*PROBLEM REQUIREMENTS:*
Please repeat the lines below exactly. Begin with the line containing "ordered Myanmar to" and go on through the line containing "On April 15, the".

*DATA SUPPLIED:*
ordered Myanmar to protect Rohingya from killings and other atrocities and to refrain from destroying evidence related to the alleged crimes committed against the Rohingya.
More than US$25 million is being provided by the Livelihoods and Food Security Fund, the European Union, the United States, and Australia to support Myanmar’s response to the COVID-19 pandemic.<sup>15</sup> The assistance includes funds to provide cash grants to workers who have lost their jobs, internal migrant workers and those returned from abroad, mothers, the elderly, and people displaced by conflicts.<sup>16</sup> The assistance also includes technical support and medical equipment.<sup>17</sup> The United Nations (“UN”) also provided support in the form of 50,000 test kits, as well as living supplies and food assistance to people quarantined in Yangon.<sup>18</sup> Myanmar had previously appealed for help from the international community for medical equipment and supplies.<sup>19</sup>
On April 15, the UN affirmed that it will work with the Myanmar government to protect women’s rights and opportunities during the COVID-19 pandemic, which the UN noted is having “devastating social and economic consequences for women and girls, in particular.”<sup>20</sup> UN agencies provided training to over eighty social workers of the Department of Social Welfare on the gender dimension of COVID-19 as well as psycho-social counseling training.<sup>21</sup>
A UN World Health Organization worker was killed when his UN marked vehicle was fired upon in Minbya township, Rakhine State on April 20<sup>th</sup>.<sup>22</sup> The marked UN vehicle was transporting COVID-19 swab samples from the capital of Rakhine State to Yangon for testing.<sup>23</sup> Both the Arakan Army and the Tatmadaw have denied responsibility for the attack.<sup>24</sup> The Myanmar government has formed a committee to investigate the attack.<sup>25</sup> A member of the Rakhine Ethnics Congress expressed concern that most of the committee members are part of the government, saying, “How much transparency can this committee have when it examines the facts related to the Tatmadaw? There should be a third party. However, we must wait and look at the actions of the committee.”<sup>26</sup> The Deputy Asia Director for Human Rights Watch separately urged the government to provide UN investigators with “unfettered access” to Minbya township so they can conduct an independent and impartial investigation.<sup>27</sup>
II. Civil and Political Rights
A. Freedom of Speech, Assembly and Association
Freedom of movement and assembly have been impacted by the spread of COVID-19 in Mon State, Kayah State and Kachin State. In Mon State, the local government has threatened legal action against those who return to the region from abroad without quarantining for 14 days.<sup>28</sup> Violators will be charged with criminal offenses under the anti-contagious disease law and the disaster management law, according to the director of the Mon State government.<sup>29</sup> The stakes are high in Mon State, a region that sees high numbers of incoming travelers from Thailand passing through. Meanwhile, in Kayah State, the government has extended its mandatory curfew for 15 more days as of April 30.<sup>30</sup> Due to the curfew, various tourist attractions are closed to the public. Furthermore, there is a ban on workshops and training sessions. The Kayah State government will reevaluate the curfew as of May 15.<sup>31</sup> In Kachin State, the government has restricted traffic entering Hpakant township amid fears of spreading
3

---

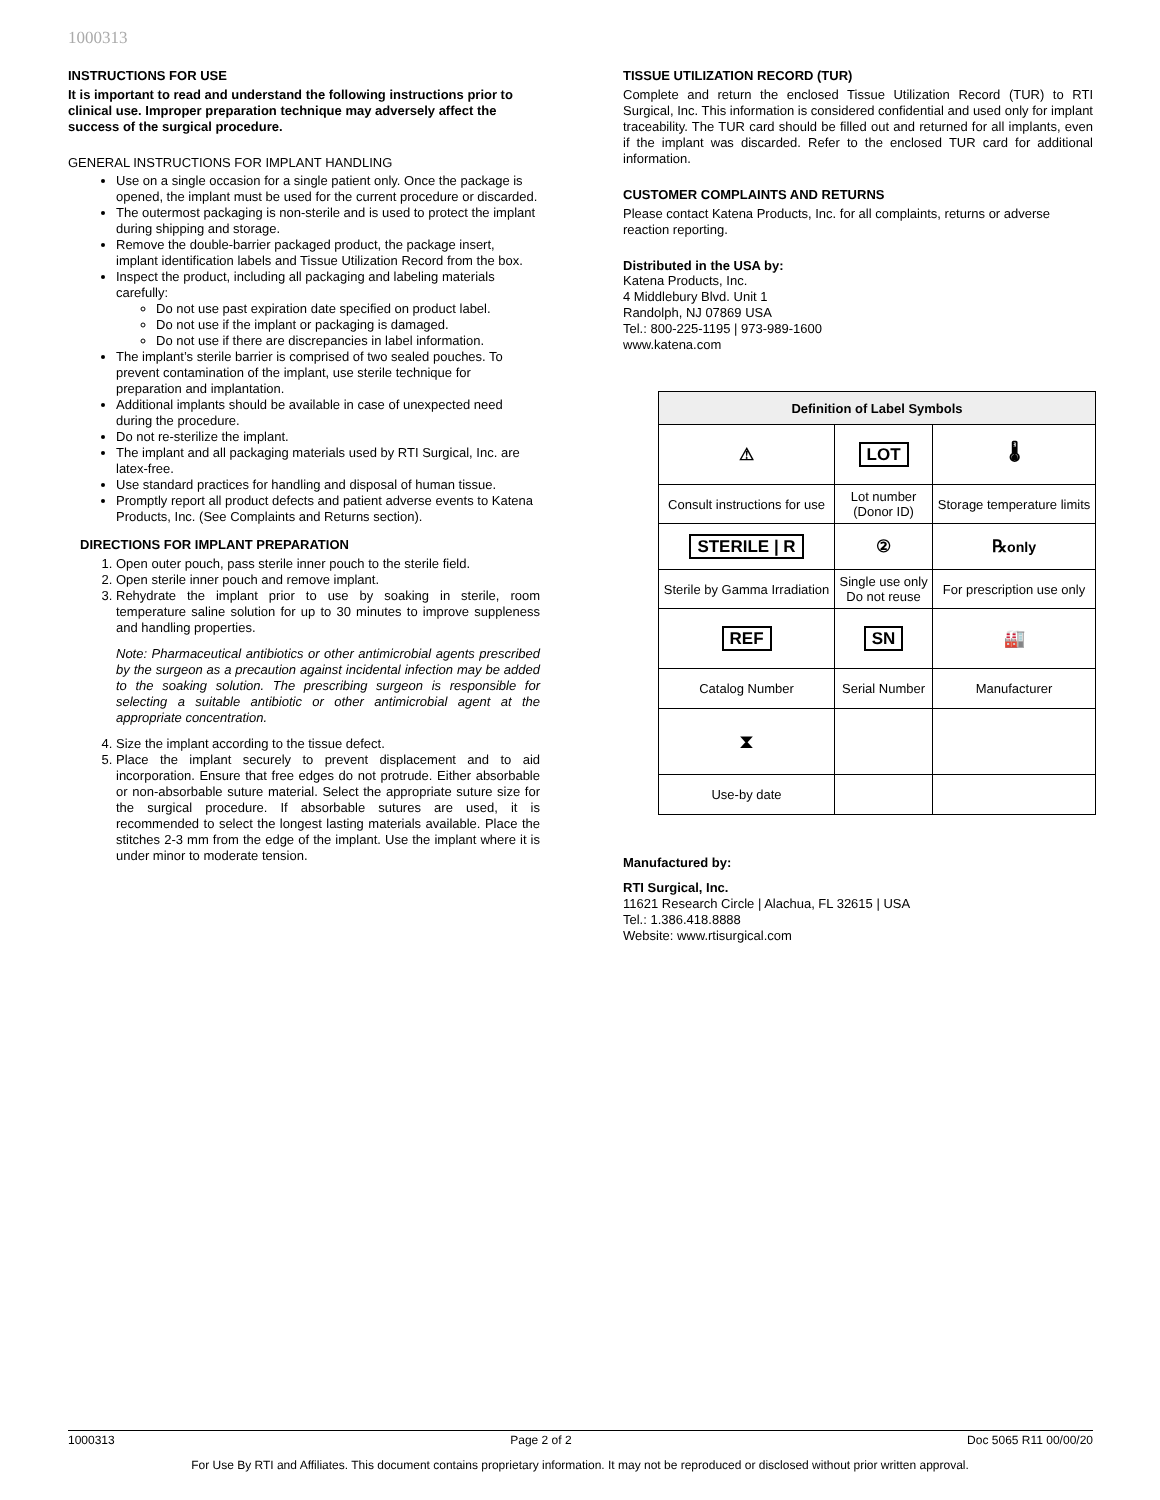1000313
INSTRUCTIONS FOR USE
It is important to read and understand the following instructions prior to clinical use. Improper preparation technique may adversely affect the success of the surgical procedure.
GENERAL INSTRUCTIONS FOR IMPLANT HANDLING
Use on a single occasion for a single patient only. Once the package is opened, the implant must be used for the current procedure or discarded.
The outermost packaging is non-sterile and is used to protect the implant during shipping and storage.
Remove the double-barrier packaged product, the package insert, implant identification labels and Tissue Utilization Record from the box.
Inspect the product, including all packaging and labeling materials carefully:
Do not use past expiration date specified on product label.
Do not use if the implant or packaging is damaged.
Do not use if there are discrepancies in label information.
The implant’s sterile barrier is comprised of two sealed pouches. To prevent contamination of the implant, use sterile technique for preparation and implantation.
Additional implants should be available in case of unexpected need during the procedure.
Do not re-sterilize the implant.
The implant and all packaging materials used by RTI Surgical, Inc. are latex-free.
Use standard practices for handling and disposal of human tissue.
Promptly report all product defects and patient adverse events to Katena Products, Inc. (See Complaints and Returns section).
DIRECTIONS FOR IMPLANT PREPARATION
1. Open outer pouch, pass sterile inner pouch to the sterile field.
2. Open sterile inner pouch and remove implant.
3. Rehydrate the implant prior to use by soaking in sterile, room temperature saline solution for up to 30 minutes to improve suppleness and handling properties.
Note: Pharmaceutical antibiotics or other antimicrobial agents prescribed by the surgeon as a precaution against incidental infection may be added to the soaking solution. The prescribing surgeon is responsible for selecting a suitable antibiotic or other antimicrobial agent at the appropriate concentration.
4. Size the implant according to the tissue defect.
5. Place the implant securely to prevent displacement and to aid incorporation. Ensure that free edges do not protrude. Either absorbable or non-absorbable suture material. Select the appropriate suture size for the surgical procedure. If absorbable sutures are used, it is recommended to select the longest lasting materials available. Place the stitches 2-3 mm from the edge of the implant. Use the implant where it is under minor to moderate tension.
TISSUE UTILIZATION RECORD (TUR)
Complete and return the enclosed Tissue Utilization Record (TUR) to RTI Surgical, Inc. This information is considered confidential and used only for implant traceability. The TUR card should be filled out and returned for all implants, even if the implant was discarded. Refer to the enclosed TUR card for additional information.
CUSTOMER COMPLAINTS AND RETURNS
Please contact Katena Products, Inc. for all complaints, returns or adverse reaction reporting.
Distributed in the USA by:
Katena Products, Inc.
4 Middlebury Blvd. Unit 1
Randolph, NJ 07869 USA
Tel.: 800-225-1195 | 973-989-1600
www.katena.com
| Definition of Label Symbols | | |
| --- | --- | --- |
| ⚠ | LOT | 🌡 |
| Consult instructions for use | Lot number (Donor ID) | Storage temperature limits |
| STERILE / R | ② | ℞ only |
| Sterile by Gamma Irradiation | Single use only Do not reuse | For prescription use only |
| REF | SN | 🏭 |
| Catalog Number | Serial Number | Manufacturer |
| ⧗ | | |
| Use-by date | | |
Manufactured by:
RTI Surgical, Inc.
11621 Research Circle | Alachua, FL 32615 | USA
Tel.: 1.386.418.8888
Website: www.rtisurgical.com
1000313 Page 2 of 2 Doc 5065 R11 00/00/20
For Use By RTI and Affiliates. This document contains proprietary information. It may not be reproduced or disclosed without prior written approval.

*EXERCISE RESULT:*
ordered Myanmar to protect Rohingya from killings and other atrocities and to refrain from destroying evidence related to the alleged crimes committed against the Rohingya.
More than US$25 million is being provided by the Livelihoods and Food Security Fund, the European Union, the United States, and Australia to support Myanmar’s response to the COVID-19 pandemic.<sup>15</sup> The assistance includes funds to provide cash grants to workers who have lost their jobs, internal migrant workers and those returned from abroad, mothers, the elderly, and people displaced by conflicts.<sup>16</sup> The assistance also includes technical support and medical equipment.<sup>17</sup> The United Nations (“UN”) also provided support in the form of 50,000 test kits, as well as living supplies and food assistance to people quarantined in Yangon.<sup>18</sup> Myanmar had previously appealed for help from the international community for medical equipment and supplies.<sup>19</sup>
On April 15, the UN affirmed that it will work with the Myanmar government to protect women’s rights and opportunities during the COVID-19 pandemic, which the UN noted is having “devastating social and economic consequences for women and girls, in particular.”<sup>20</sup> UN agencies provided training to over eighty social workers of the Department of Social Welfare on the gender dimension of COVID-19 as well as psycho-social counseling training.<sup>21</sup>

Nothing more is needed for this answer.